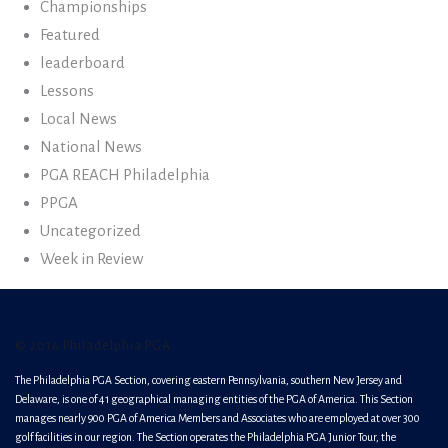
Championships
Featured
leaderboard
Lessons
Local News
National News
PGA REACH Philadelphia
PPGA
Uncategorized
Week in Review
© 2016 Philadelphia PGA
The Philadelphia PGA Section, covering eastern Pennsylvania, southern New Jersey and
Delaware, is one of 41 geographical managing entities of the PGA of America. This Section
manages nearly 900 PGA of America Members and Associates who are employed at over 300
golf facilities in our region. The Section operates the Philadelphia PGA Junior Tour, the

THE PROBLEM >> Only the lines from the one with "manages nearly 900" to the end of the entries above belong in your answer. Retype them exactly.

TASK SOLUTION >>
manages nearly 900 PGA of America Members and Associates who are employed at over 300
golf facilities in our region. The Section operates the Philadelphia PGA Junior Tour, the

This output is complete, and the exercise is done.